The lines to copy are those in the records below that hold the word "seznam".

═══ Material for this task ═══

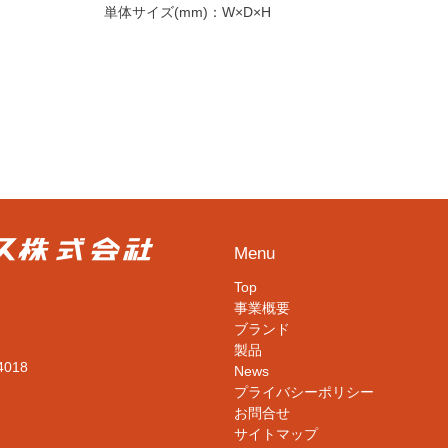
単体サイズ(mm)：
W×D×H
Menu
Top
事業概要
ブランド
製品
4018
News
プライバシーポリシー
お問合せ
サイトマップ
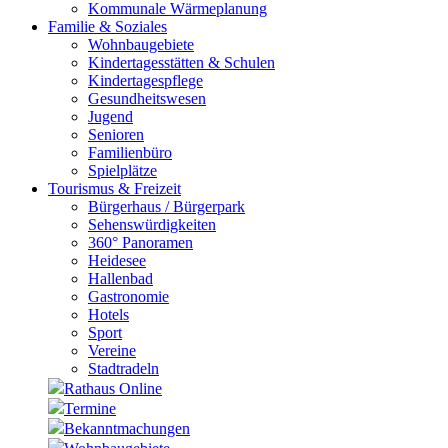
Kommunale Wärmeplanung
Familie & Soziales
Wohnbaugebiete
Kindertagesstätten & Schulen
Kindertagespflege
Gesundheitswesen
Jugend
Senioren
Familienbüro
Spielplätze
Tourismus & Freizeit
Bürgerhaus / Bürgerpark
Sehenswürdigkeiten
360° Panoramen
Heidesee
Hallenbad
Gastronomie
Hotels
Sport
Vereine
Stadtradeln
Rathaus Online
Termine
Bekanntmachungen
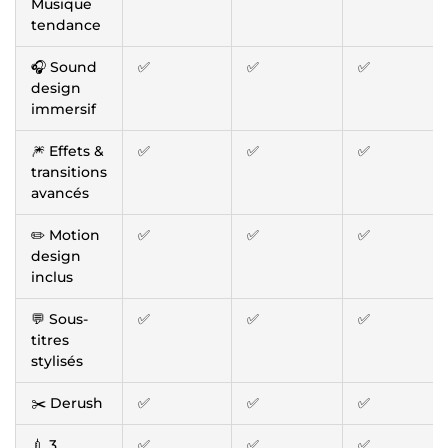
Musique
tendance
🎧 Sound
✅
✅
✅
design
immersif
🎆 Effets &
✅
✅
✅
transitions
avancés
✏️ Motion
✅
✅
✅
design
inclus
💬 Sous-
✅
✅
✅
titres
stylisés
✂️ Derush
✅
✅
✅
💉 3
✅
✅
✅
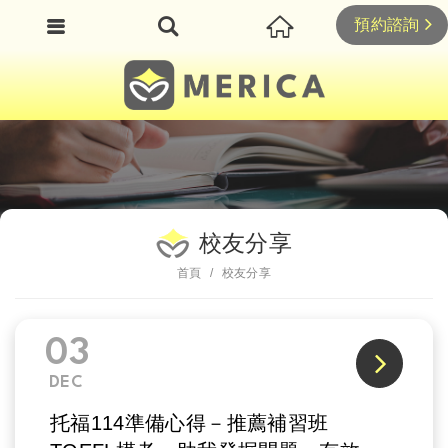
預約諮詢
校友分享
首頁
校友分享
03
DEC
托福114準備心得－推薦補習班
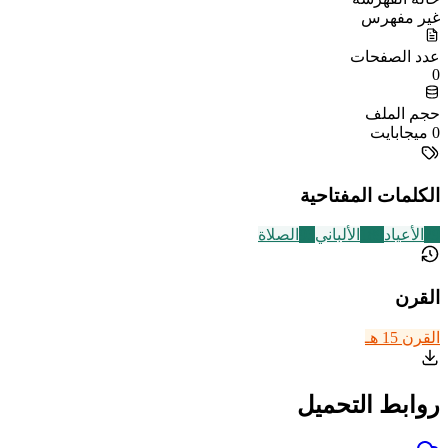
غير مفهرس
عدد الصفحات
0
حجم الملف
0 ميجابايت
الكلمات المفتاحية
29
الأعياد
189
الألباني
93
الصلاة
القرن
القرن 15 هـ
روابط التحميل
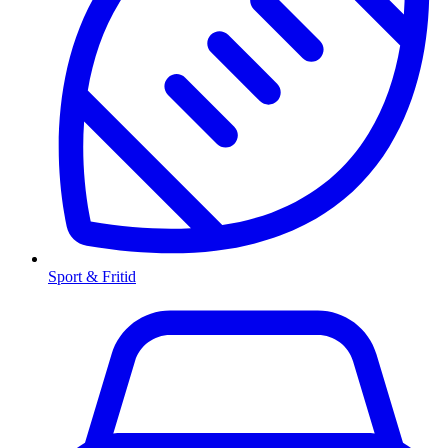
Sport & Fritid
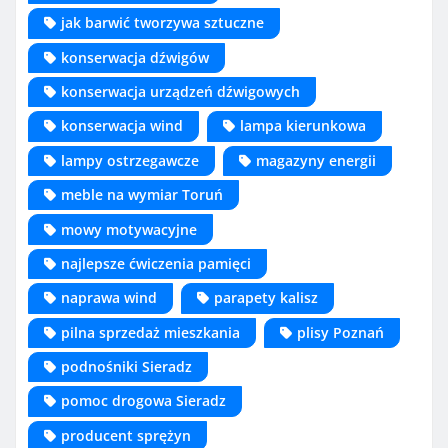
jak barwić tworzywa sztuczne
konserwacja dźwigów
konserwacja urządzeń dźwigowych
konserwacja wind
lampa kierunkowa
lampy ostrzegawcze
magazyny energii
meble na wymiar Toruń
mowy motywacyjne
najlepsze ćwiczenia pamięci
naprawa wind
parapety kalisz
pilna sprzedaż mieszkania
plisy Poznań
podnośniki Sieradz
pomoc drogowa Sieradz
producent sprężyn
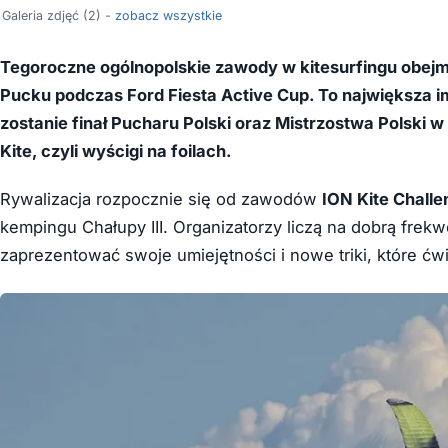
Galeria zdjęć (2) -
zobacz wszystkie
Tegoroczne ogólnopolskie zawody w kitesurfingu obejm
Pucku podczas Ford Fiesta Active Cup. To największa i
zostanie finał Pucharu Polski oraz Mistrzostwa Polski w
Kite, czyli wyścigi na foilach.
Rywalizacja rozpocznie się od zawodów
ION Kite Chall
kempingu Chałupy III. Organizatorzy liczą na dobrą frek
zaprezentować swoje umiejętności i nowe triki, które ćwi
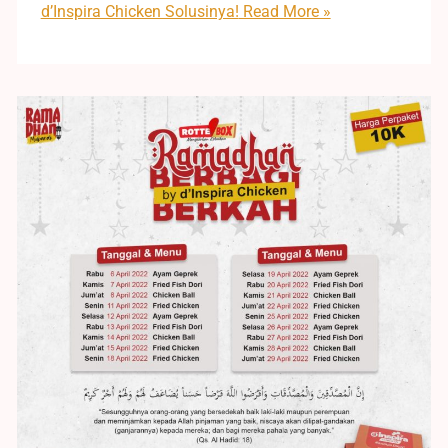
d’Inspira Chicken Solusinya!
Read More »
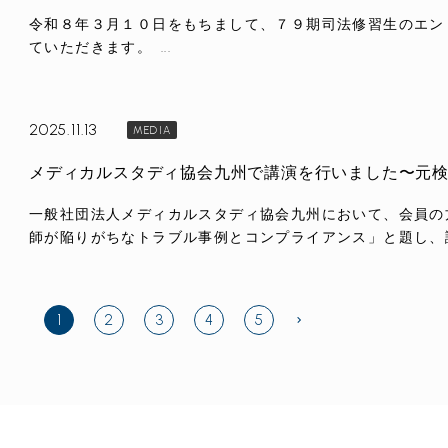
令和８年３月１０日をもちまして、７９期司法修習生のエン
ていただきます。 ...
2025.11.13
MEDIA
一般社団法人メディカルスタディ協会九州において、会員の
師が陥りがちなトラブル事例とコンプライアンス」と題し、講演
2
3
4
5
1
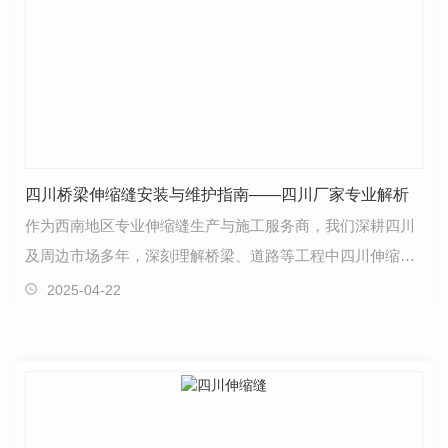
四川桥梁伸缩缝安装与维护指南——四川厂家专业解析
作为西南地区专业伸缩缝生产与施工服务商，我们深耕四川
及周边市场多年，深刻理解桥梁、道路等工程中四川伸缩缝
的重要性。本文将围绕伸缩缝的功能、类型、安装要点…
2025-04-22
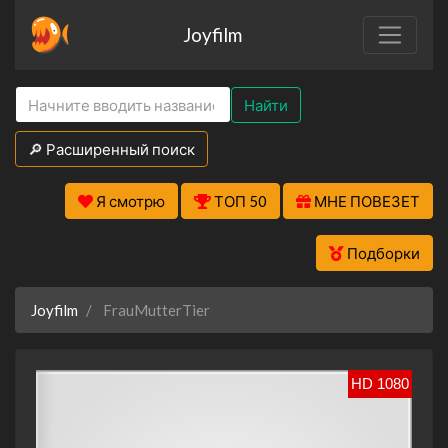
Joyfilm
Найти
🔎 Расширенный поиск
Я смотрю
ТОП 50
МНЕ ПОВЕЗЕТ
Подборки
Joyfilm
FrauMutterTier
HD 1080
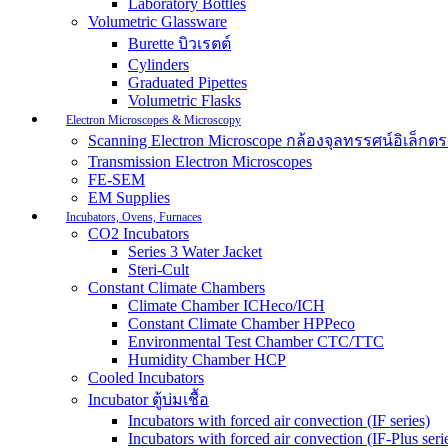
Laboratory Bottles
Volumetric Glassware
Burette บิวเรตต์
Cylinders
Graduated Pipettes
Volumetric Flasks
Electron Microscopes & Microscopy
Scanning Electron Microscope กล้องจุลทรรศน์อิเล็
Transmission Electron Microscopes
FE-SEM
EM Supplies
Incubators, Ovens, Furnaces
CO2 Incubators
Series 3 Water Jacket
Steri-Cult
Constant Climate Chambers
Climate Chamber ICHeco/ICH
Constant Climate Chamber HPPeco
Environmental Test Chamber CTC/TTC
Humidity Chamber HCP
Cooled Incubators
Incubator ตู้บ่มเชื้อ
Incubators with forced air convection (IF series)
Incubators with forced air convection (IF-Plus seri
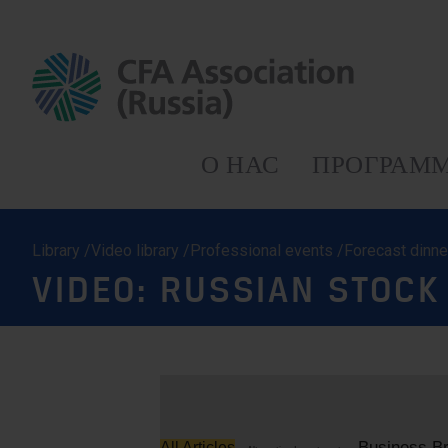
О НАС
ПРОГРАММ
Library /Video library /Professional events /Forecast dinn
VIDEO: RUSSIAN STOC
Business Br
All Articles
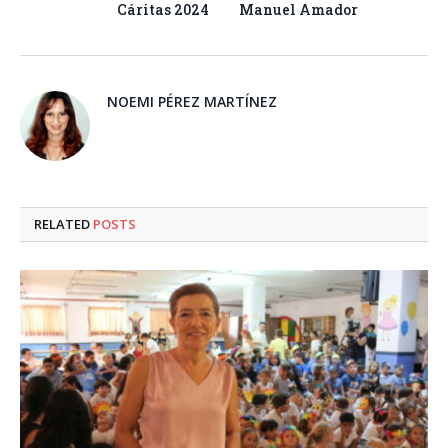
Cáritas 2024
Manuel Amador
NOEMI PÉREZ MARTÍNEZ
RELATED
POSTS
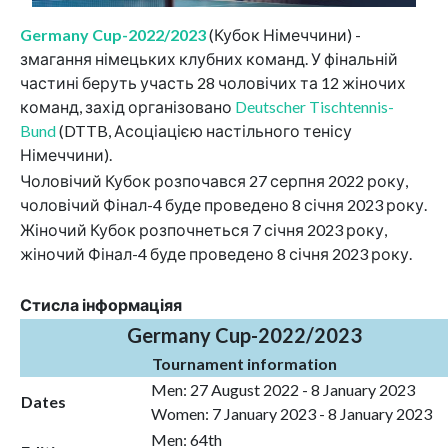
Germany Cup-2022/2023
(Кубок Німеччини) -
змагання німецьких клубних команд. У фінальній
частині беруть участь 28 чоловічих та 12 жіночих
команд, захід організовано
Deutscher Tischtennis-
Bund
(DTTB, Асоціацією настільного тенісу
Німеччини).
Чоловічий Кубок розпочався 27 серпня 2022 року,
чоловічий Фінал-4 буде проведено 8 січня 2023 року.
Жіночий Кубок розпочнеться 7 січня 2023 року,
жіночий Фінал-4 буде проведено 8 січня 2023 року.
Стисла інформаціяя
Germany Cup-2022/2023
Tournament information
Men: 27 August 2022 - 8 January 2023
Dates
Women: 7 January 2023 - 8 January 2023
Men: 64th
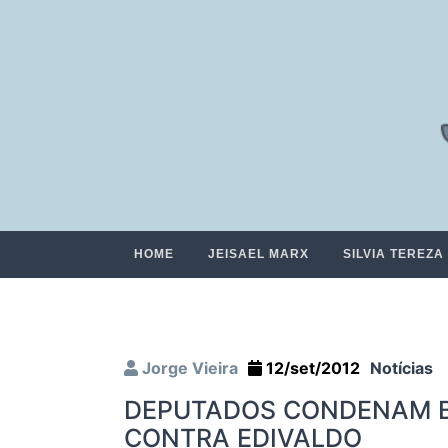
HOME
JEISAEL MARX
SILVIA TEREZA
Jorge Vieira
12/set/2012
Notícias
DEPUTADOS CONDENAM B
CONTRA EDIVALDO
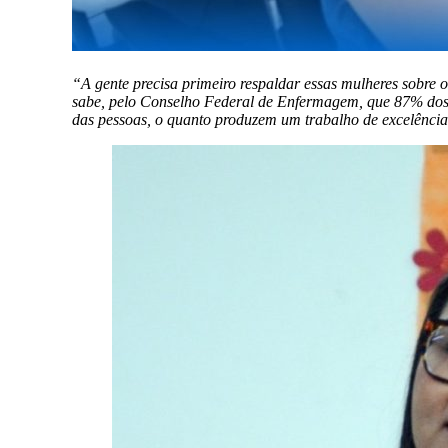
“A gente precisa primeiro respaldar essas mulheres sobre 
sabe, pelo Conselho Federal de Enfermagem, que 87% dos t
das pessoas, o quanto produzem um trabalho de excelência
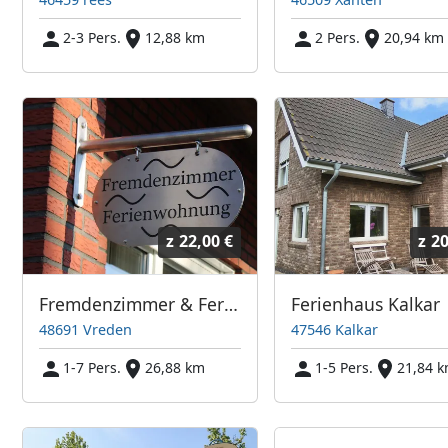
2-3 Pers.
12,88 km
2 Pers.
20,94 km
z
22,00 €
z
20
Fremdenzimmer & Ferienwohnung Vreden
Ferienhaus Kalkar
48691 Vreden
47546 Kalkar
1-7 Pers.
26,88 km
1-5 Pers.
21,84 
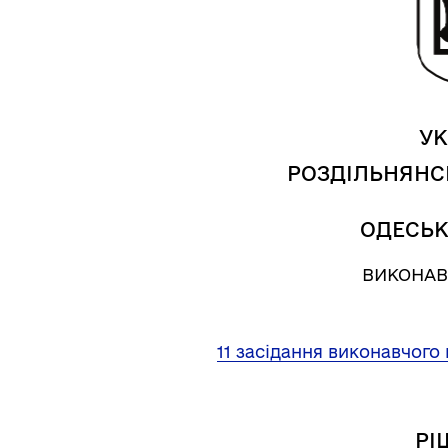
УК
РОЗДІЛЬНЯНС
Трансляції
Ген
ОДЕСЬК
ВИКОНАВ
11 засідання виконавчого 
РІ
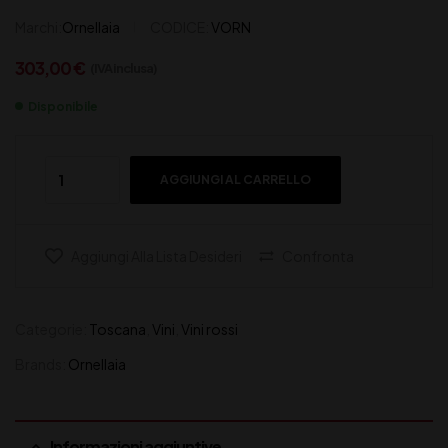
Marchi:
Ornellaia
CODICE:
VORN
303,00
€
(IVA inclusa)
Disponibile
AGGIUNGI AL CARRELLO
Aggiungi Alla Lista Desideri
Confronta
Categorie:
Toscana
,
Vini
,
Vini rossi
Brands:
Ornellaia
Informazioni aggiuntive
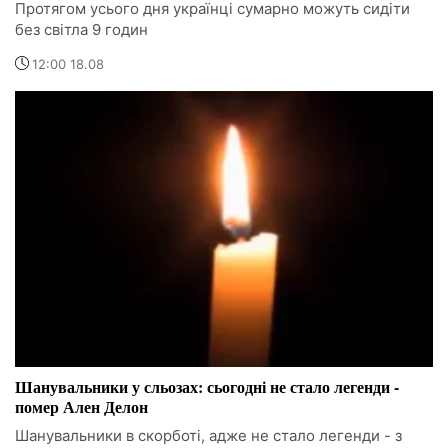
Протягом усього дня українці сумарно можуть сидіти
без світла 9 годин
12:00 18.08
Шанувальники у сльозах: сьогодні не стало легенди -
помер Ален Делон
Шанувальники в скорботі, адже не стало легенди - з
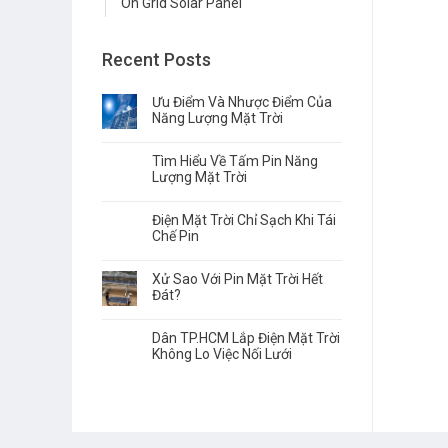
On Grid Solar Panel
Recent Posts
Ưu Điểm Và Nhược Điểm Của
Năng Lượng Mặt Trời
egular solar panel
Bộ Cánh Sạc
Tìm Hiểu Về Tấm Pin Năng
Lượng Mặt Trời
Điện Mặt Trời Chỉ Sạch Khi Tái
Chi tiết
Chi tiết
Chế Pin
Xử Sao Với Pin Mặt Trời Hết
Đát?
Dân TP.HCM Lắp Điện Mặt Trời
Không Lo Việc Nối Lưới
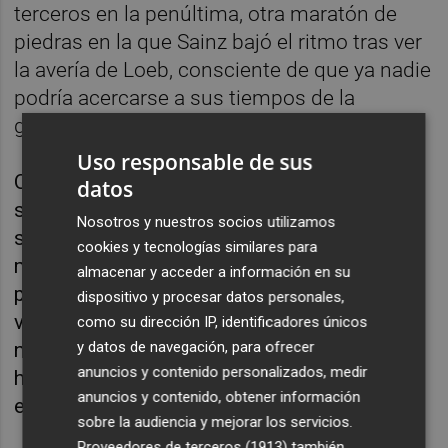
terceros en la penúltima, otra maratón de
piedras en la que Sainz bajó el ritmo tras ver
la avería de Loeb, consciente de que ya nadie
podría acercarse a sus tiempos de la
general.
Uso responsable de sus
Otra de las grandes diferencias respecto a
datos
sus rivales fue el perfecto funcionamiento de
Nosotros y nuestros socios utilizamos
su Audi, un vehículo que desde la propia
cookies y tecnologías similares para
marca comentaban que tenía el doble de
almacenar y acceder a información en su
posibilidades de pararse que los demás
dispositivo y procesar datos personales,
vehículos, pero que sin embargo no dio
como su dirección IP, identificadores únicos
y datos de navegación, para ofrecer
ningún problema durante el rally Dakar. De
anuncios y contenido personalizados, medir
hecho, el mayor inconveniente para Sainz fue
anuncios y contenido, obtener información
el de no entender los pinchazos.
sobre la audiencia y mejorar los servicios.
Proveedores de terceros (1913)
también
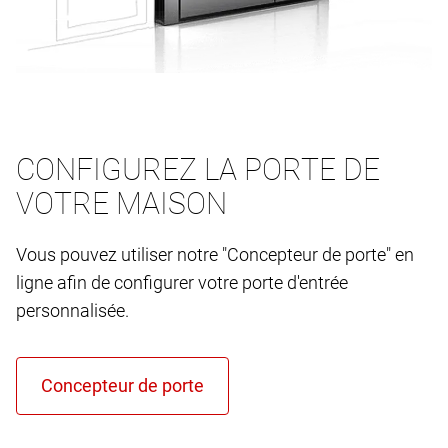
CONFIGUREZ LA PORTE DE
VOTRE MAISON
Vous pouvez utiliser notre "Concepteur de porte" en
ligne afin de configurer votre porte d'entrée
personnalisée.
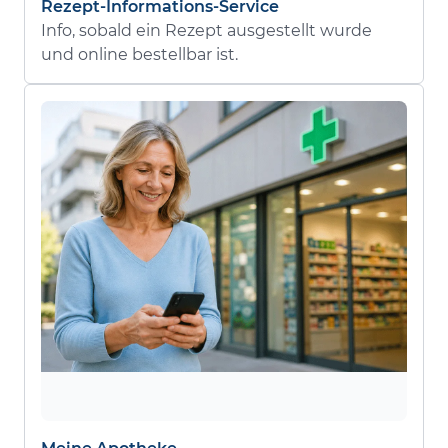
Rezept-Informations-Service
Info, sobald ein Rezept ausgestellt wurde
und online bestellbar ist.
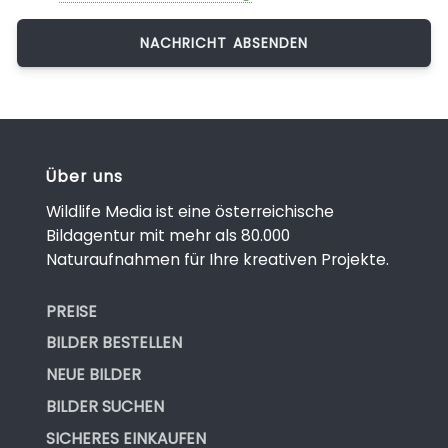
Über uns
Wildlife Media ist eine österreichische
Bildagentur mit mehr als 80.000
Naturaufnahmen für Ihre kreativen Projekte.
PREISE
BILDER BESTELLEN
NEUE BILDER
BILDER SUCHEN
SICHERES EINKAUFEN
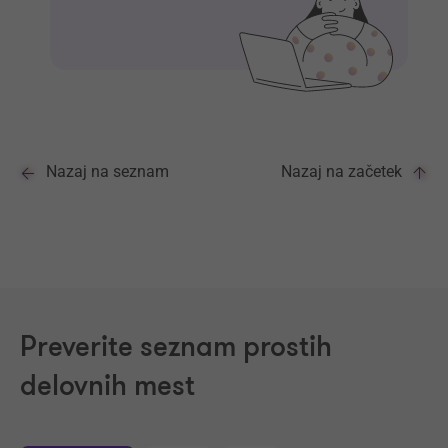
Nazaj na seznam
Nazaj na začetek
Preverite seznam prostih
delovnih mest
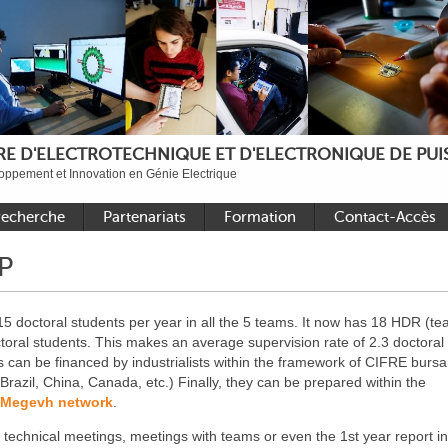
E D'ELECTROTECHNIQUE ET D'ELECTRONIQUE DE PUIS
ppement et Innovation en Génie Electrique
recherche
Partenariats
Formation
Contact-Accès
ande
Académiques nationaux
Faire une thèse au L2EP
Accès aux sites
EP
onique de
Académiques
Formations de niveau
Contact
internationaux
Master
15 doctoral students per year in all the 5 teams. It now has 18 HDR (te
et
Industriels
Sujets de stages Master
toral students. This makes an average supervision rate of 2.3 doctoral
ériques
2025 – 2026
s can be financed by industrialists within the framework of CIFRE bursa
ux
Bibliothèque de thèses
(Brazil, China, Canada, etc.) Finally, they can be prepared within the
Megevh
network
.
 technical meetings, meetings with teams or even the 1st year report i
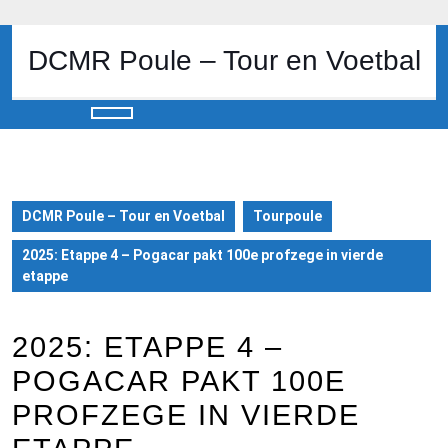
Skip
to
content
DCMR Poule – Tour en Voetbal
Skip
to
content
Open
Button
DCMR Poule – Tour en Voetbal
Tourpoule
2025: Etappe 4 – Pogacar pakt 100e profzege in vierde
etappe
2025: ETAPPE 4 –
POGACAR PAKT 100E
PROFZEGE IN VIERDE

═══

__Task result__.
Nazaj na seznam
Preverite seznam prostih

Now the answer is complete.